CN
08 Jul 2026, 17:04 GMT+10
MILWAUKEE (CN) - Former Milwaukee County Circuit Court Judge Hannah Dugan was fined $5,000 Wednesday for attempting to help a man living in the country illegally evade immigration officers outside her courtroom.
U.S. District Judge Lynn Adelman, a Bill Clinton appointee, was unconvinced by Dugan's last-chance appeal in June based on a Fourth Circuit opinion that she said redefined a "pending proceeding" under the law, warranting a new trial.
Dugan had previously asked the court for a new trial and acquittal in January, arguing that her actions in April 2025 fell within her judicial duties and that she cannot be punished for discretionary official acts.
On Wednesday, Dugan finally faced sentencing after several months of appeals.
The judge was convicted of obstructing U.S. Immigration and Customs Enforcement officers but acquitted on the lesser charge of concealing an individual set for deportation following a weeklong trial just before Christmas. She faced up to five years in jail for a felony obstruction conviction.
In April 2025, Eduardo Flores-Ruiz appeared before Dugan for a hearing in an unrelated case. Six agents from ICE, FBI and the Drug Enforcement Administration were waiting outside the courtroom to arrest him for entering the country illegally in 2013.
Upon learning that immigration officers were waiting in the public hallway, Dugan left the bench to confront them. She directed five plainclothes officers to Chief Judge Carl Ashley's office at the end of the hall, then returned to her courtroom.
She can be heard on courtroom audio recordings quickly rescheduling Flores-Ruiz's case and ushering him and his attorney out of the room through the jury door to a hallway with two possible exits: a private staircase and a door to the public hallway where agents awaited.
The defense maintained throughout the trial that, had Dugan intended to help Flores-Ruiz escape, she would have led him to the staircase where he could have slipped away.
Federal prosecutors say that is what she intended, but that he misunderstood her instructions.
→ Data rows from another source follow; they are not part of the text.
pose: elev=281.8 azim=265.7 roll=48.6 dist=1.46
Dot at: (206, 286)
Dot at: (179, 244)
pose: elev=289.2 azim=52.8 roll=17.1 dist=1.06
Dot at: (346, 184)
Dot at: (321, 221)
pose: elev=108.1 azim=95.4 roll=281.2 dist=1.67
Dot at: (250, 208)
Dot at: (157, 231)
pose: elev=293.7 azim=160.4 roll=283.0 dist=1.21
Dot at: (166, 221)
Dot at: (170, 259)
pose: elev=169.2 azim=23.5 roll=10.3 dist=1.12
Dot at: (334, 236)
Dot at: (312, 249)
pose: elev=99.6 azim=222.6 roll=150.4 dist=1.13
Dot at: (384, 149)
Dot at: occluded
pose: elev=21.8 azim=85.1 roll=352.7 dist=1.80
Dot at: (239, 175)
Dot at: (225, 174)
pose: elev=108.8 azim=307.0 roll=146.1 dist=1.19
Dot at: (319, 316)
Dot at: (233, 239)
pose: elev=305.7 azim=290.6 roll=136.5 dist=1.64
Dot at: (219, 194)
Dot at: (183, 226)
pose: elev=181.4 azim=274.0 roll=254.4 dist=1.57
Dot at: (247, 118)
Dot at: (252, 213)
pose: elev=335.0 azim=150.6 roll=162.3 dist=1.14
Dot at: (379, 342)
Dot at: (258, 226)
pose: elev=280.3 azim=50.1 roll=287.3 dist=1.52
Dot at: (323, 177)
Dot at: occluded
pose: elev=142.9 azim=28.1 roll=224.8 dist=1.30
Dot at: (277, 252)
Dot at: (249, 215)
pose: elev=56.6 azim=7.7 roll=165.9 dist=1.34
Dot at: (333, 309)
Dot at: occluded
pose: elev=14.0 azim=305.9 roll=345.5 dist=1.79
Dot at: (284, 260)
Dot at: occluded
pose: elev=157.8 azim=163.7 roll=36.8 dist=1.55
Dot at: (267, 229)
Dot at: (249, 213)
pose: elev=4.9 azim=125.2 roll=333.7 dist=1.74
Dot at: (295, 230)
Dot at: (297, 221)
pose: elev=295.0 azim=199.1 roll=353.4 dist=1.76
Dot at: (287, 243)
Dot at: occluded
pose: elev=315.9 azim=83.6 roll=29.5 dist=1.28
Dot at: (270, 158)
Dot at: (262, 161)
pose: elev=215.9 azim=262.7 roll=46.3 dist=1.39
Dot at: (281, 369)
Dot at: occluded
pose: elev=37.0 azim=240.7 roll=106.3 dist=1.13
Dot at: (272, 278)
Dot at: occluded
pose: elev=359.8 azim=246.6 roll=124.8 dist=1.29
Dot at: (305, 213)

He exited into the public hallway and was arrested after a short foot chase.
No evidence was presented to show Dugan knew who the agents were there to arrest, nor that she ever saw the warrant. In fact, her defense team argued that she was simply following the policy that was being drafted by the chief judge to deal with these very situations.
Dugan resigned from the bench in January to focus on her case.
The case was shaken up after a Fourth Circuit ruling in United States v. Hernandez seemed to suggest that executing an ICE administrative warrant is pure police action falling under the exception of the felony obstruction law.
In a final hour motion for reconsideration, Dugan argued the opinion requires a retrial in her own case because the agents waiting for Flores-Ruiz had only an administrative warrant, falling under the newly defined exception to the law.
Adelman accused Dugan of oversimplifying Hernandez and ignoring glaring differences between the two cases in his order denying her motion.
"Reading Hernandez more broadly - to exclude all ICE enforcement and removal operations, regardless of the stage, from [the obstruction law] - cannot be reconciled with the plain language of the statute or the existing case law," Adelman said.
He suggested the Seventh Circuit could eventually pare back its obstruction case law based on the Fourth Circuit case, which was a matter of first impression, but he will not anticipate such change.
In Hernandez, a final order for removal had already been issued when immigration agents detained him whereas the arrest of Flores-Ruiz was part of ICE's investigation into whether he had violated federal law by returning to the U.S. without permission.
Since no final order of removal for Flores-Ruiz had been ordered, Dugan's obstructive conduct was fully covered by the law under which Dugan was convicted, according to Adelman.
Dugan's own attorneys have maintained that the charges amounted to political persecution, and the case has drawn national attention as part of President Donald Trump's ongoing battle with the judiciary.